Я сказал:
– Вы можете быть уверены, синьор Магнус, что я ни слова не позволю себе сказать относительно синьорины Марии. Вы знаете, что я не герой. Но о вас мне позволено будет спросить: как мне сочетать ваши теперешние слова с вашим презрением к людям? Помнится, вы что-то очень серьезно говорили о эшафоте и тюрьмах.
Магнус громко рассмеялся:
– А вы помните, что вы говорили о вашей любви к людям? Ах, милый Вандергуд: я был бы плохим воином и политиком, если бы в мое образование не входило и искусство маленькой лжи. Мы играли оба, вот и все!
– Вы играли лучше, – признался Я довольно мрачно.
– А вы играли очень скверно, дорогой, не обижайтесь. Но что мне было делать, когда вдруг ко мне является джентльмен, нагруженный золотом, как…
– Как осел. Продолжайте.
– …и на всех языках начинает объясняться в своей любви к человечеству, причем его уверенность в успехе может равняться только количеству долларов в его кармане? Главный недостаток вашей игры, м-р Вандергуд, в том, что вы слишком явно жаждете успеха и стремитесь к немедленному эффекту, это делает зрителя недоверчивым и холодным. Правда, я не думал, что это только игра, – самая плохая игра лучше искренней глупости… и я опять должен извиниться: вы представились мне просто одним из тех глупых янки, которые сами верят в свои трескучие и пошлые тирады, и… вы понимаете?
– Вполне. Прошу вас, продолжайте.
– Только одна ваша фраза – что-то о войне и революции, которые можно создать на ваши миллиарды, показалась мне несколько интереснее остального, но дальнейшее показало, что это лишь простая обмолвка, случайный кусок чужого текста.

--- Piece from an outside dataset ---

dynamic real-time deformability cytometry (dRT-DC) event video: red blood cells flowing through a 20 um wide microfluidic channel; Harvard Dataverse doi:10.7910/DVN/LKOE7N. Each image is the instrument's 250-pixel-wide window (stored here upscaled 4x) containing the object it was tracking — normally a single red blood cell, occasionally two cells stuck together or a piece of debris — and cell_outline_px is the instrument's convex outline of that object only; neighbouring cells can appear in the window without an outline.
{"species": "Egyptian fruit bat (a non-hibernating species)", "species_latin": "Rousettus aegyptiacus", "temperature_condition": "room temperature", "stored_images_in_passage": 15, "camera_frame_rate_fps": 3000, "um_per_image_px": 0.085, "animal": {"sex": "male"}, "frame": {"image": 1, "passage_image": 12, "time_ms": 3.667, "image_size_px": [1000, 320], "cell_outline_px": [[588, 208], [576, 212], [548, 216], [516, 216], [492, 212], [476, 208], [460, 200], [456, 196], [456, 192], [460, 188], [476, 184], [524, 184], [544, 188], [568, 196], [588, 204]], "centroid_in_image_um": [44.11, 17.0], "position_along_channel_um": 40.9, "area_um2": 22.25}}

Ваши газетные триумфы, ваше легкомыслие в серьезных вещах, – вспомните кардинала X.! – ваша дешевая благотворительность совершенно дурного тона… нет, м-р Вандергуд, вы не созданы для серьезного театра! И ваша болтовня сегодня, как она ни цинична, понравилась мне больше, чем ваш дутый балаганный пафос. Скажу искренно: если бы не Мария, я от души посмеялся бы сегодня с вами и без малейшего укора поднял бы прощальный бокал!
– Одна поправка, Магнус: я искренне хотел, чтобы вы приняли участие…
– В чем? В вашей игре? Да, в вашей игре недоставало творца, и вы искренно хотели взвалить на меня нищету вашего духа. Как вы нанимаете художников, чтобы они расписывали и украшали ваши дворцы, так вы хотели нанять мою волю и воображение, мою силу и любовь!
– Но ваша ненависть к людям…
До сих пор Магнус почти не выходил из тона иронии и мягкой насмешки: мое замечание вдруг переродило его. Он побледнел, его большие белые руки судорожно забегали по телу, как бы отыскивая оружие, и все лицо стало угрожающим и немного страшным. Словно боясь силы собственного голоса, он понизил его почти до шепота; словно боясь, что слова сорвутся и побегут сами, он старательно ровнял их.
– Ненависть? Молчите, сударь. Или у вас совсем нет ни совести, ни простого ума? Мое презрение! Моя ненависть! Ими я отвечал не на вашу актерскую любовь, а на ваше истинное и мертвое равнодушие. Вы меня оскорбляли как человека вашим равнодушием. Вы всю жизнь нашу оскорбляли вашим равнодушием! Оно было в вашем голосе, оно нечеловеческим взглядом смотрело из ваших глаз, и не раз меня охватывал страх… страх, сударь! – когда я проникал глубже в эту непонятную пустоту ваших зрачков. Если в вашем прошлом нет темных страниц, которые вы приплели для стиля, то там есть худшее: там есть белые страницы, и я не могу их прочесть!..
– Ого!
– Когда я смотрю на вашу вечную сигару, когда я вижу ваше самодовольное, но красивое и энергичное лицо, когда я любуюсь вашими непритязательными манерами, в которых кабацкая простота доведена до пуританской высоты, мне все понятно и в вас, и в вашей наивной игре. Но стоит мне встретить ваш зрачок… или его белую подкладку, и я сразу проваливаюсь в пустоту, мною овладевает тревога, я уже не вижу ни вашей честной сигары, ни честнейших золотых зубов, и я готов воскликнуть: кто вы, смеющий нести с собою такое равнодушие?
Положение становилось интересным. Мадонна любит Меня, а этот каждое мгновение готов произнести Мое имя! Не сын ли он моего Отца? Как мог он разгадать великую тайну Моего беспредельного равнодушия: Я так тщательно скрывал ее от тебя!
– Вот! Вот! – закричал Магнус, волнуясь. – В ваших глазах снова две слезинки, которые я уже видел однажды, – это ложь, Вандергуд! Под ними нет источника слез, они пали откуда-то сверху, из облаков, как роса. Лучше смейтесь: за вашим смехом я вижу просто дурного человека, но за вашими слезами стоят белые страницы. Белые страницы!.. или их прочла моя Мария?
Не сводя с Меня глаз, словно боясь, что Я убегу, Магнус прошелся по комнате и сел против Меня. Лицо его погасло и голос казался утомленным, когда он сказал:
– Но я напрасно, кажется, волнуюсь…
– Не забудьте, Магнус, что сегодня Я сам говорил вам о равнодушии.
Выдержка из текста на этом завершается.